On climate change, the report says that fracking could cause a gross increase in global CO2 emissions if the liquefied natural gas or other fossil fuels that would otherwise be burnt in the UK are burnt elsewhere — and we are still emitting from burning fracking gas.
In their report, the government admits that treatment of some fracking waste fluids may produce solids that would typically be disposed of via landfill. The report fails to acknowledge the vast amount of fracking wastewater that would be produced per site, or where this would be dumped – an issue the government has continued to neglect.
In his analyses of water treatment and waste management associated with fracking, researcher and consultant Paul Mobbs, forecasts a 50% increase in hazardous waste landfill, a staggering quarter of a million tonnes.  Just over a quarter (26.1%) of all waste entering final treatment in the UK in 2012 was landfilled.  With 633,203 cubic metres of capacity left in a total of just 594 landfill facilities, the UK are expected to reach its limit by 2018. 
Where will we dump the toxic wastewater derived from fracking operations that cannot be treated once UK landfills have reached their capacity?
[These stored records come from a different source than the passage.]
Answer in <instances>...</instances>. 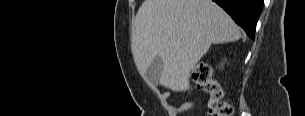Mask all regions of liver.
Wrapping results in <instances>:
<instances>
[{
  "label": "liver",
  "instance_id": "1",
  "mask_svg": "<svg viewBox=\"0 0 305 116\" xmlns=\"http://www.w3.org/2000/svg\"><path fill=\"white\" fill-rule=\"evenodd\" d=\"M240 38L239 27L212 0H145L135 18L131 50L143 74L160 57V85L178 92L190 88V72L212 43Z\"/></svg>",
  "mask_w": 305,
  "mask_h": 116
}]
</instances>
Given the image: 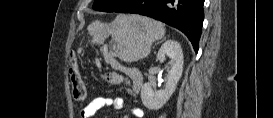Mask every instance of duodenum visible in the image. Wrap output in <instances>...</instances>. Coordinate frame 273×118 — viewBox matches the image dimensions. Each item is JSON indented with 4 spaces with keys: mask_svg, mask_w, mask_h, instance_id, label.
<instances>
[{
    "mask_svg": "<svg viewBox=\"0 0 273 118\" xmlns=\"http://www.w3.org/2000/svg\"><path fill=\"white\" fill-rule=\"evenodd\" d=\"M106 61L113 67L121 69L131 82V89L134 93L140 91L143 86V76L138 68L132 66H122L117 63L112 57L107 56Z\"/></svg>",
    "mask_w": 273,
    "mask_h": 118,
    "instance_id": "410a0bca",
    "label": "duodenum"
}]
</instances>
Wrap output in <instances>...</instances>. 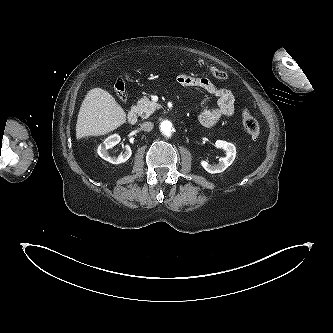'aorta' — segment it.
<instances>
[{
    "instance_id": "1",
    "label": "aorta",
    "mask_w": 333,
    "mask_h": 333,
    "mask_svg": "<svg viewBox=\"0 0 333 333\" xmlns=\"http://www.w3.org/2000/svg\"><path fill=\"white\" fill-rule=\"evenodd\" d=\"M160 129L165 135L169 136L172 133V123L170 121H163Z\"/></svg>"
}]
</instances>
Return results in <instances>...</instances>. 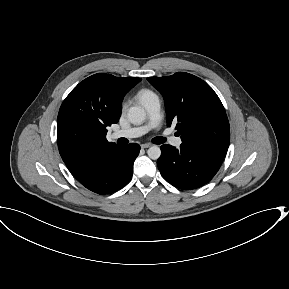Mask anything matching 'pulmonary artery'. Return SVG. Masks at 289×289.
<instances>
[{
	"label": "pulmonary artery",
	"mask_w": 289,
	"mask_h": 289,
	"mask_svg": "<svg viewBox=\"0 0 289 289\" xmlns=\"http://www.w3.org/2000/svg\"><path fill=\"white\" fill-rule=\"evenodd\" d=\"M148 113V123L144 126L133 127L127 129L117 130L112 133L111 137L113 139L118 138H136L145 134L151 127L155 126L160 120V102L157 97L150 99L145 105ZM182 143L181 138L173 137L171 138V144L174 146H180Z\"/></svg>",
	"instance_id": "1"
}]
</instances>
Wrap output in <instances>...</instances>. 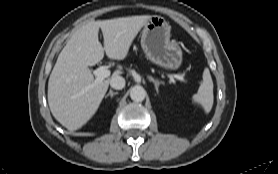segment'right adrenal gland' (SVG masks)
Returning a JSON list of instances; mask_svg holds the SVG:
<instances>
[{
	"mask_svg": "<svg viewBox=\"0 0 278 174\" xmlns=\"http://www.w3.org/2000/svg\"><path fill=\"white\" fill-rule=\"evenodd\" d=\"M118 92H113L112 90L109 91V93L105 96V98H107L108 96H110L111 98L114 96V95H117Z\"/></svg>",
	"mask_w": 278,
	"mask_h": 174,
	"instance_id": "2a0ac1e0",
	"label": "right adrenal gland"
}]
</instances>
If we do not tackle the problem of toxic landfills, many more of us will come to harm like 7-year-old Zane Gbangbola, tragically killed in February 2014 at his home in Surrey after floods caused poisonous gases from a nearby toxic landfill to consumed his home.  Due to climate change increasing the likelihood of more floods in the UK  and 80% of the UK already living within 2km of a landfill site,  there is a rising threat of being harmed by landfill containing solidified toxic waste from fracking operations.
In 2001, the biggest study of it’s kind by the British Medical Journal showed that pregnant women have a 7% higher risk of having a baby with a congenital defect, if they live near a landfill site containing hazardous waste. 
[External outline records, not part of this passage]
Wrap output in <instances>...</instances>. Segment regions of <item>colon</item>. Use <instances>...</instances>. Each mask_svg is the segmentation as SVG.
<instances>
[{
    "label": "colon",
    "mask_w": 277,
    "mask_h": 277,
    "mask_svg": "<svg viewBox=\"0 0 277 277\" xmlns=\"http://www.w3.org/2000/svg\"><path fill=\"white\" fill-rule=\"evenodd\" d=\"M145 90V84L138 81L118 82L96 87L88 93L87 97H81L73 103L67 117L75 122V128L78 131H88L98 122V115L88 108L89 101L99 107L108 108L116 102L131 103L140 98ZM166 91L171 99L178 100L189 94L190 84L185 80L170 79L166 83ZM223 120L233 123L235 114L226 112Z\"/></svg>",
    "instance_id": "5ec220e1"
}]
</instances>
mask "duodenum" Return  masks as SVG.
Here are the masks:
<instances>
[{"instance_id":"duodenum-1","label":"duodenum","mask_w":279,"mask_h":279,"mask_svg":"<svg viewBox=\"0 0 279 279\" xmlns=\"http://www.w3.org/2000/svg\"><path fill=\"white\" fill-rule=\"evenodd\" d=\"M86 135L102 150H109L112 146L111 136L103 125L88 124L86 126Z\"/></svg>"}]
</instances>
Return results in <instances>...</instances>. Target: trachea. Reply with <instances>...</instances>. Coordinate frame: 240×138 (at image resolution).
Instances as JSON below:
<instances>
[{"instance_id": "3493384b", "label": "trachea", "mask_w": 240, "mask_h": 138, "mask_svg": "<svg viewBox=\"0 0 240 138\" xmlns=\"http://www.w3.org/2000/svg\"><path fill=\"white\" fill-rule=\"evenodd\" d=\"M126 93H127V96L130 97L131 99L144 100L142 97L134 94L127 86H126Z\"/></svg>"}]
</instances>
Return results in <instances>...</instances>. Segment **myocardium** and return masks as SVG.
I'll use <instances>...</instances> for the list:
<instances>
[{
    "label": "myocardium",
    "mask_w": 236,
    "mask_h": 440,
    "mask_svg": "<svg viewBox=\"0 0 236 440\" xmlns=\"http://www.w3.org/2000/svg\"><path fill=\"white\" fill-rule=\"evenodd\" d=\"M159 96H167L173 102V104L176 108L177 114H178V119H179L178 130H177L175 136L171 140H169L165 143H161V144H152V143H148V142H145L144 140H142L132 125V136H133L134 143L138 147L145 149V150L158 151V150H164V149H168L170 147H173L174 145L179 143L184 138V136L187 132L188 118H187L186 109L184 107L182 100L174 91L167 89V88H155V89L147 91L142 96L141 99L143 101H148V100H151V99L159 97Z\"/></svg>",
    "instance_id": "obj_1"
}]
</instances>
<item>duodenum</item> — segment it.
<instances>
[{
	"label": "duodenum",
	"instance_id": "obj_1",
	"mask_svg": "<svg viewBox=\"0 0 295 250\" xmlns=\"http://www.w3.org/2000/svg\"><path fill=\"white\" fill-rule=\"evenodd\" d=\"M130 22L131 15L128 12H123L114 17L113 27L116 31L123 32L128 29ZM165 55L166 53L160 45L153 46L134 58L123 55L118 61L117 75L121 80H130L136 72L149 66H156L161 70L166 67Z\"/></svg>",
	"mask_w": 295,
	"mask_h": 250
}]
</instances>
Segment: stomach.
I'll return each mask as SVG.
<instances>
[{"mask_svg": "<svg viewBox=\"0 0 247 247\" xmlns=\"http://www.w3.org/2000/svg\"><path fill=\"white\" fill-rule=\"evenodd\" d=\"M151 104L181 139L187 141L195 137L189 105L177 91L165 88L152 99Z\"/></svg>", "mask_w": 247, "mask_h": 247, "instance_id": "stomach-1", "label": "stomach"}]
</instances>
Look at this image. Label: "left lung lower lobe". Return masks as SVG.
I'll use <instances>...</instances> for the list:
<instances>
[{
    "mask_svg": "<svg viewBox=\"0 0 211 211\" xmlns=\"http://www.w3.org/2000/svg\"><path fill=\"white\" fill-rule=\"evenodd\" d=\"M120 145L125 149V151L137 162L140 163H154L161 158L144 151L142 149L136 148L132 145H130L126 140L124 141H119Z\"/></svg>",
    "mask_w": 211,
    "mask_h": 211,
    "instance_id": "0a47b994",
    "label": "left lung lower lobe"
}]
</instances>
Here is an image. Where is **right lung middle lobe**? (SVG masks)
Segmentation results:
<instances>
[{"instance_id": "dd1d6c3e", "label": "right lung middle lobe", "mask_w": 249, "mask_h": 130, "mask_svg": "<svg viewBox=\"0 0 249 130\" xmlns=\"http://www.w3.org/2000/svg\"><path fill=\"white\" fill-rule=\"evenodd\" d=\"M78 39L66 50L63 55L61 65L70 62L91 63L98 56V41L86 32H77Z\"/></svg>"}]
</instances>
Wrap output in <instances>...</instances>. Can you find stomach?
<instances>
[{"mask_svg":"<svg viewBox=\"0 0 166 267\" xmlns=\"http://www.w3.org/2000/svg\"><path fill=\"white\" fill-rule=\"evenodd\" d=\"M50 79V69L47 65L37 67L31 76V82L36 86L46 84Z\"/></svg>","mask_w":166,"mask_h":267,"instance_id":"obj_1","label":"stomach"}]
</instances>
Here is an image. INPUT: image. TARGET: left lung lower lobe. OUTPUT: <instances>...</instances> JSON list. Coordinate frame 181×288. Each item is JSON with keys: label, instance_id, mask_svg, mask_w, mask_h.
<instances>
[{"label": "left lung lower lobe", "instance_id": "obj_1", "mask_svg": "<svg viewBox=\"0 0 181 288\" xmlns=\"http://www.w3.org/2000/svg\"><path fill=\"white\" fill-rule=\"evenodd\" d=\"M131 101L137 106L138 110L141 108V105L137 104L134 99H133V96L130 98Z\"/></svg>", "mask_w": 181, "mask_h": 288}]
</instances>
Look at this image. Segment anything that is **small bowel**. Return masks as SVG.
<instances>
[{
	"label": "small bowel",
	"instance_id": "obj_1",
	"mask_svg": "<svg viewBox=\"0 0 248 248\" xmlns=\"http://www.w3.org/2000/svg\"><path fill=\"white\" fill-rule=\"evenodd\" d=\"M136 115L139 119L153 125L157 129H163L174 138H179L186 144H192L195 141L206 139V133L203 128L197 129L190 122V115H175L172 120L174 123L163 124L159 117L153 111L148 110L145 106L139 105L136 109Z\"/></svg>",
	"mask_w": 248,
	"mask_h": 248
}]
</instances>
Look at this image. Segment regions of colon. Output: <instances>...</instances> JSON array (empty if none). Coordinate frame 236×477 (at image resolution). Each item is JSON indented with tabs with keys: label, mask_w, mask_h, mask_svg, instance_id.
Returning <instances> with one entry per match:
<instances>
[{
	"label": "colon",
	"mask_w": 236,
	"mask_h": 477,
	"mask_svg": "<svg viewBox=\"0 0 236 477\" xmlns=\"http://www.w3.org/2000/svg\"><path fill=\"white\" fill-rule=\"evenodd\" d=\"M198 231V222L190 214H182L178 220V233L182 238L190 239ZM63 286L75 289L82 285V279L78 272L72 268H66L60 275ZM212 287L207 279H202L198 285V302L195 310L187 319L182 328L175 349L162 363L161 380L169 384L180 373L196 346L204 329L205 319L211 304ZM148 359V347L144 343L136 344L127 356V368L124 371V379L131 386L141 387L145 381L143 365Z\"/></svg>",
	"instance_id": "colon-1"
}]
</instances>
Fracking is toxic for rural economies
With 65% of the UK lined up to be fracked, property values and rural economies could be decimated. If the government knew from this report produced by DEFRA that property values and rural economies were so badly impacted by fracking in other countries, far less densely populated than the UK, surely they should have looked further into and reported fully on the risk. Instead we have had a deliberate cover up and censorship of this – their only honest attempt to look into those risks.
Why have they tried to bury the truth? To admit the harm caused by fracking would be to admit that these risks couldn’t be mitigated with any amount of ‘gold standard’ fracking regulations. Let’s face it, knowing what we now know, who would want to live anywhere near to a fracking site?
When you weigh up the desperately overhyped benefits against the risks, the economics of fracking just don’t stand up. What we are being fed instead is a trumped up PR exercise invented by the notorious fossil fuel PR company Edelman, in the guise of the Task Force on Shale Gas headed up by former environment agency head and fracking enthusiast Chris Smith.
It’s very clear from the government’s own report which assesses the potential impacts, that fracking will leave a severe toxic legacy both for the economy and the environment. Now that this report has finally been laid bare, we should put fracking in the bin where it belongs.